● **EXERCISE GOAL**:
Restate the listing word for word. Stop at the line that holds "Document page, 1500x844 pixels.", include it, and leave out all pictures.

● **SUPPLIED INFORMATION**:
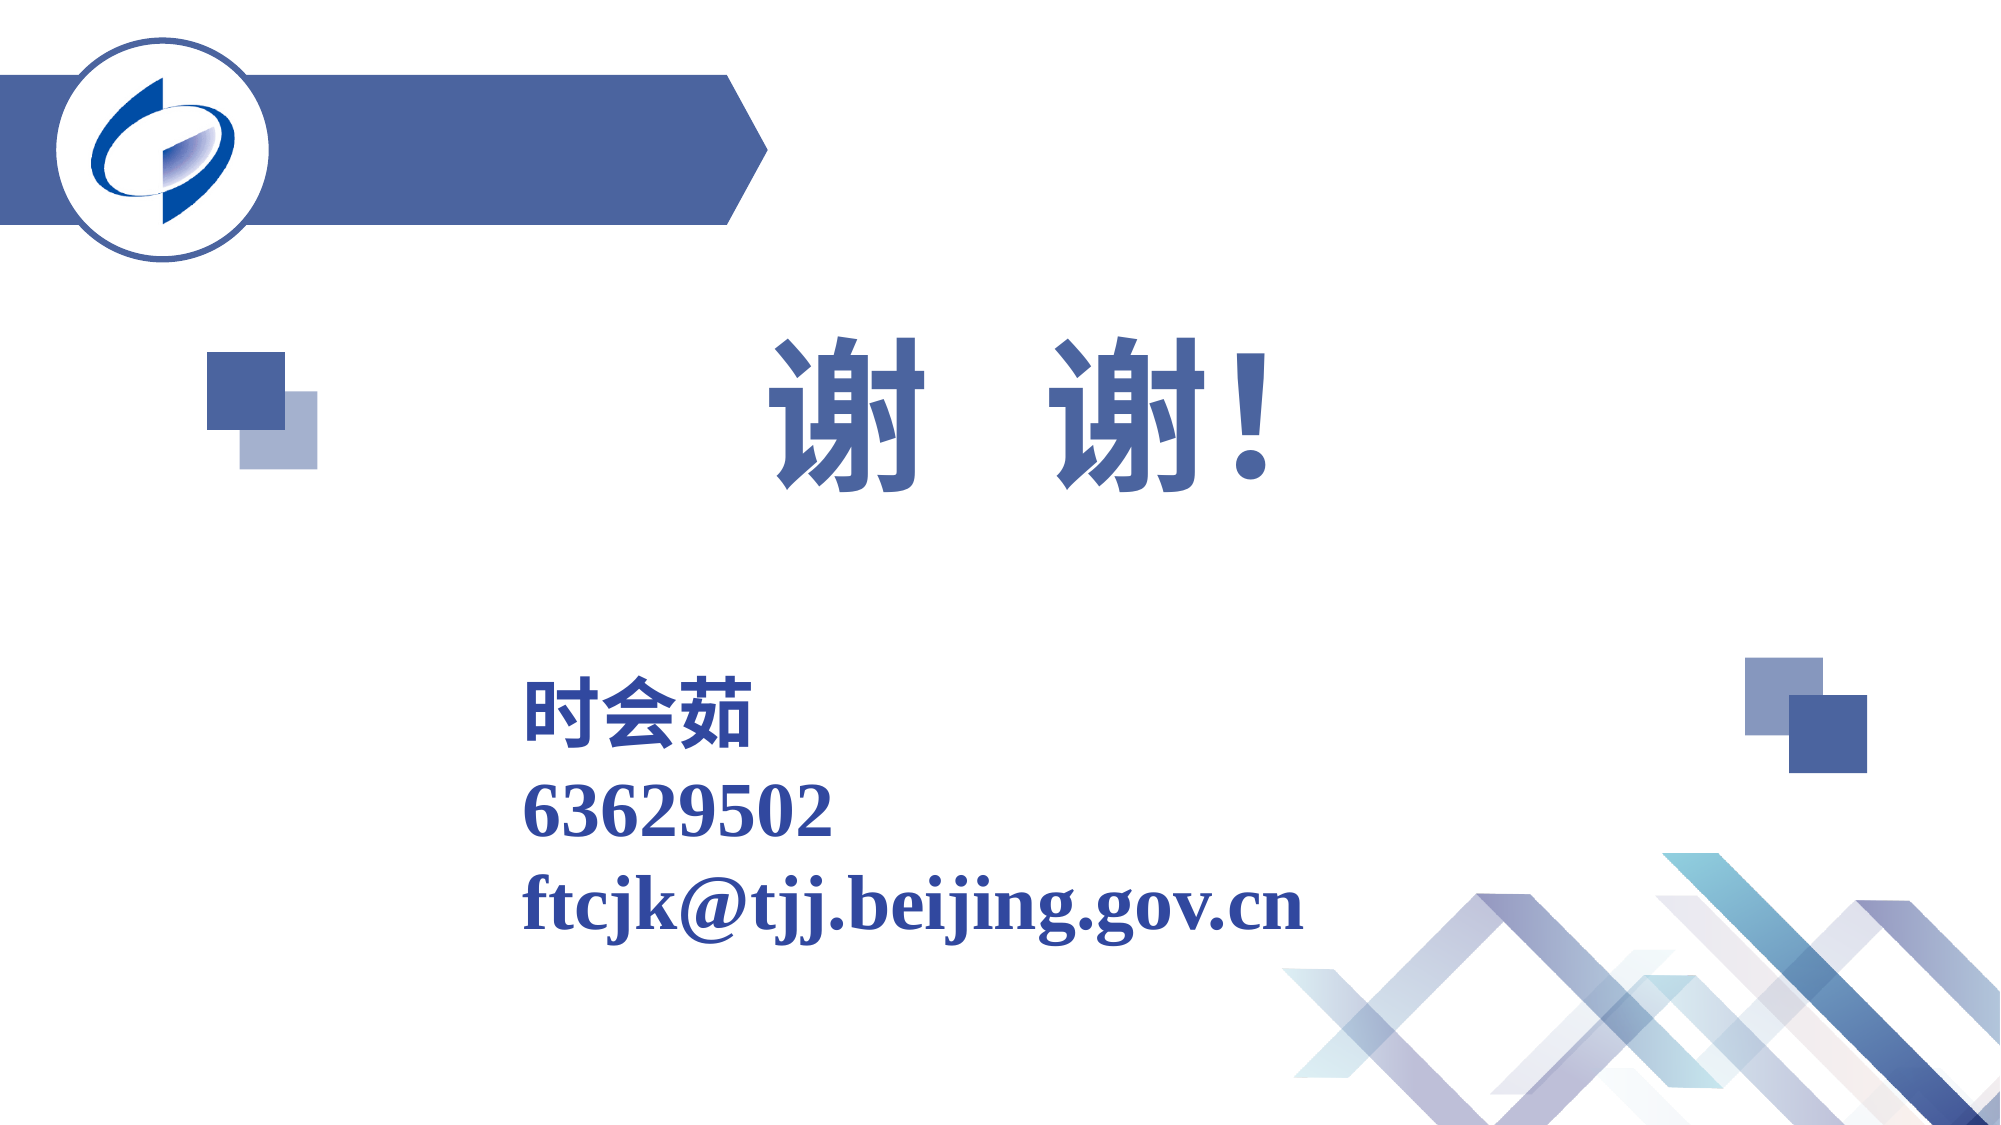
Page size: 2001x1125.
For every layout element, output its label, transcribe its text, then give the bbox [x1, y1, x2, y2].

text_box [239, 390, 318, 470]
text_box [52, 39, 273, 261]
text_box [243, 73, 769, 226]
text_box [206, 351, 286, 431]
text_box [0, 73, 82, 226]
text_box [1744, 657, 1824, 736]
text_box [1788, 694, 1868, 774]
picture [88, 76, 237, 225]
text_box 谢 谢！ [748, 304, 1423, 520]
text_box 时会茹 63629502 ftcjk@tjj.beijing.gov.cn [507, 657, 1322, 953]
picture [1037, 853, 2000, 1125]
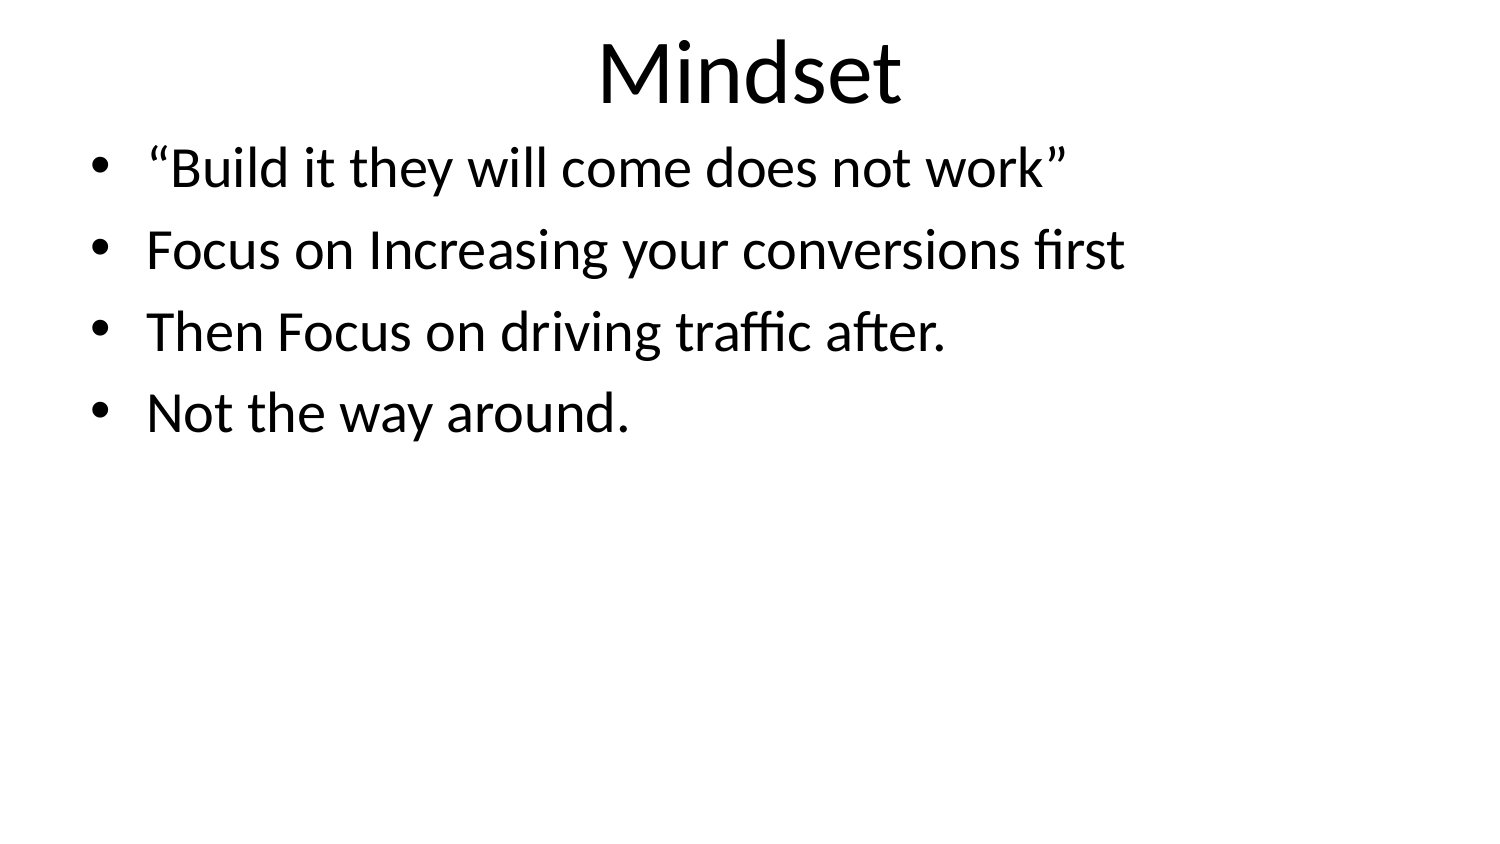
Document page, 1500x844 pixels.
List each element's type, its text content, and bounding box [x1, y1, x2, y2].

title Mindset [75, 0, 1425, 121]
list “Build it they will come does not work” Focus on Increasing your conversions first Then Focus on driving traffic after. Not the way around. [75, 121, 1425, 679]
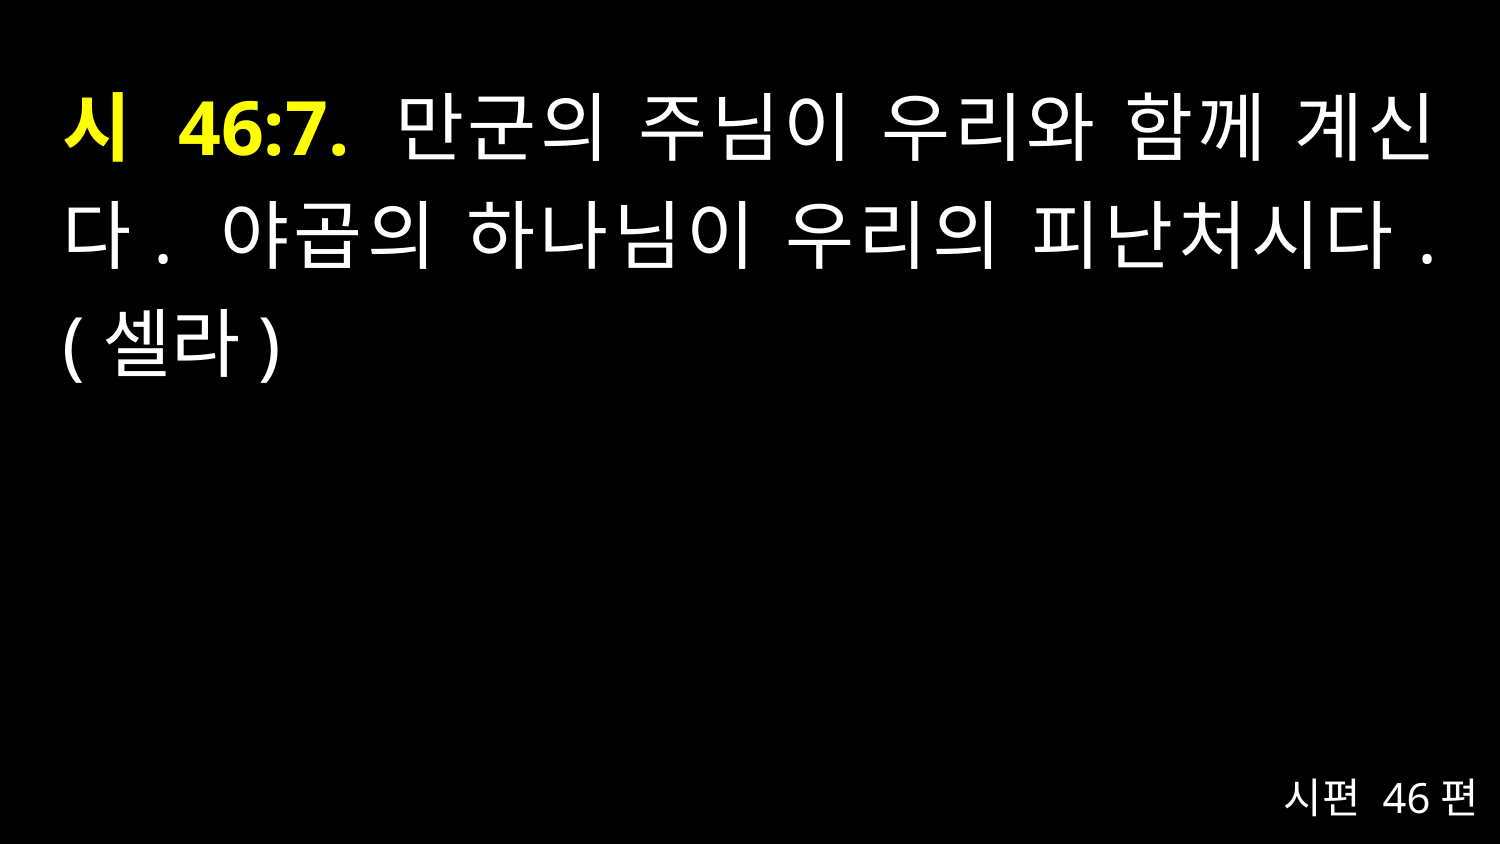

● **EXERCISE ANSWER**:
Page size: 2001x1125.
For every layout element, output its label, transcribe its text, then give the bbox [x1, y1, x2, y2].

text_box [239, 390, 318, 470]
text_box [52, 39, 273, 261]
text_box [243, 73, 769, 226]
text_box [206, 351, 286, 431]
text_box [0, 73, 82, 226]
text_box [1744, 657, 1824, 736]
text_box [1788, 694, 1868, 774]
picture [88, 76, 237, 225]
text_box 谢 谢！ [748, 304, 1423, 520]
text_box 时会茹 63629502 ftcjk@tjj.beijing.gov.cn [507, 657, 1322, 953]
picture [1037, 853, 2000, 1125]
Document page, 1500x844 pixels.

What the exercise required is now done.